A Century-Old Solution: Manufactured Housing

Henry Ford believed that a growing industrial economy required more than transportation. It required affordable, dependable homes that could be built at scale.

In the winter of 1919, he walked through one of the least-remembered experiments of his career: a row of compact, factory-produced houses built for workers near his Michigan operations. Ford had already mastered the automobile assembly line. Now he wanted to apply the same discipline to housing. His engineers delivered standardized wall panels and pre-cut components by rail; workers assembled entire homes in days, not months.

The project never became the next Model T. However, it revealed a recurring theme in American economic history: when population growth outpaces traditional construction, the country turns to efficient, standardized homes and community-scale development. Whether driven by industrial expansion, wartime mobilization, or large-scale migration, small-footprint housing has repeatedly served as the backbone of new regional growth.

Nowhere is this more relevant today than in the Southeast, where manufactured housing is re-emerging to address the lack of affordable housing, especially for our aging population.

 

A Familiar Pattern

Ford’s effort was no anomaly. Throughout the 20th century, policymakers, industries, and local communities relied on modest, quickly deployable homes to support economic development.

The TVA Settlements
As the Tennessee Valley Authority electrified the rural South in the 1930s and 1940s, the agency needed to house thousands of workers near remote dam sites. It turned to semi-prefabricated homes, which were simple, durable, and fast to install. These small-footprint neighborhoods helped anchor communities that remain in Alabama, Tennessee, and North Carolina, among other states.

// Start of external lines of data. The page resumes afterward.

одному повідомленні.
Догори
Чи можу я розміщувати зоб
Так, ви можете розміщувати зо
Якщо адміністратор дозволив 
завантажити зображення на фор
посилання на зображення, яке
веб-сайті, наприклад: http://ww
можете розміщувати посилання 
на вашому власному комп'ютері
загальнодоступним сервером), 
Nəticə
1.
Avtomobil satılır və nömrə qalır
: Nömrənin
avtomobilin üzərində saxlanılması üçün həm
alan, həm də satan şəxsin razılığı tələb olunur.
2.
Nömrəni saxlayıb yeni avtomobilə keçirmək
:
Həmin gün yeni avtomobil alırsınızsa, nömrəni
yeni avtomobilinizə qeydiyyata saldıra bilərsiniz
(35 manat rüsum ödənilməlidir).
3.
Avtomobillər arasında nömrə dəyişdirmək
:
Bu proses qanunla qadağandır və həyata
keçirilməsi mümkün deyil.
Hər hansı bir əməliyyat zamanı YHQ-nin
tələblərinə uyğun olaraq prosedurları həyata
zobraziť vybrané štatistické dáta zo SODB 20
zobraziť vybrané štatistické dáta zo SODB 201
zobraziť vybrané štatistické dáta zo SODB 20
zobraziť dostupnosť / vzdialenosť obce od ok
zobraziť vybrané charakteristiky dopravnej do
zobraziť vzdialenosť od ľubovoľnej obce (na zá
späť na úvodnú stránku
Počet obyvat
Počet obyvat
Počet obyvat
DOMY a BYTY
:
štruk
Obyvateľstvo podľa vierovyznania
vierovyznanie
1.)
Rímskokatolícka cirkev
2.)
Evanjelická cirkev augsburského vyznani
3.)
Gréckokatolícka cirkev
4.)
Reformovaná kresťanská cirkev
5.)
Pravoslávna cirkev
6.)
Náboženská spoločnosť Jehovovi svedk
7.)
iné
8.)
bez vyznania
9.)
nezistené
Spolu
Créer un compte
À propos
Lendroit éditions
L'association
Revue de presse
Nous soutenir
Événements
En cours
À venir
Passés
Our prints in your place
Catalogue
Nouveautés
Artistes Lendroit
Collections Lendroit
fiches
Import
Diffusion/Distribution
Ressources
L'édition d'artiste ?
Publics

Wartime Housing Communities
During World War II, shipyards and military supply plants across Alabama, Mississippi, Georgia, and Florida required substantial labor migration. The federal government responded by constructing entire worker villages using factory-built homes. These communities offered stable, efficient, and predictable boarding solutions during a period of rapid, dislocating change. Cities like Mobile, AL, and Savannah, Georgia, were two such locales that benefited from the sudden influx of people.

Company-Supported Towns
Pullman, Hershey, and Kaiser all relied on compact, standardized homes to house the workforces of these legendary brands that contributed to America’s industrial growth. While these towns varied in design and management, they shared a common problem: high-growth regions needed accessible, efficient homes to sustain economic momentum.

Today’s “Tiny Home” communities build on a construction tradition begun over 100 years ago, enabling low-cost communities to be established using smaller structural footprints.

 

The Southeast In Focus

The same dynamics that formed company towns now are accelerating across the Southeastern United States, helping regions to absorb population and sustain economic expansion. Migration to the South in the 2010s-2020s was driven by affordability, lower home prices, lower taxes, or lower cost of living. But the rise in post-pandemic housing costs has dampened the demand for traditional housing. Demographic trends, such as the rapid growth of single-person households and the number of Baby Boomers expected to downsize over the coming decade, are generating increased demand for MHCs.

Population in-migration, employer expansion, and rising construction costs have combined to create a structural housing deficit across the Carolinas, Georgia, Florida, Alabama, and Tennessee. New residents, working families, retirees, and mobile employees continue to arrive faster than conventional single-family or multifamily construction can respond.

Manufactured home communities represent the updated version of this trend. Land-lease community structures allow residents to own their homes while paying modest site rents with relatively predictable terms. Factory-built homes now meet strict federal construction standards with professional operators providing community management, infrastructure maintenance, and long-term stability.

 

The Next Chapter

Economic growth requires affordable housing where people want or need to live. Ford’s early housing experiments met the needs at the time by building housing near factories.

The Southeast, which continues to experience immigration and industrial investment, faces a shortage of affordable homes similar to factory towns of old. For real estate investors increasingly attracted to manufactured housing, they can participate in this historical asset class, with its lower construction costs, low turnover, and higher occupancy rates, which often can translate to positive risk-adjusted returns.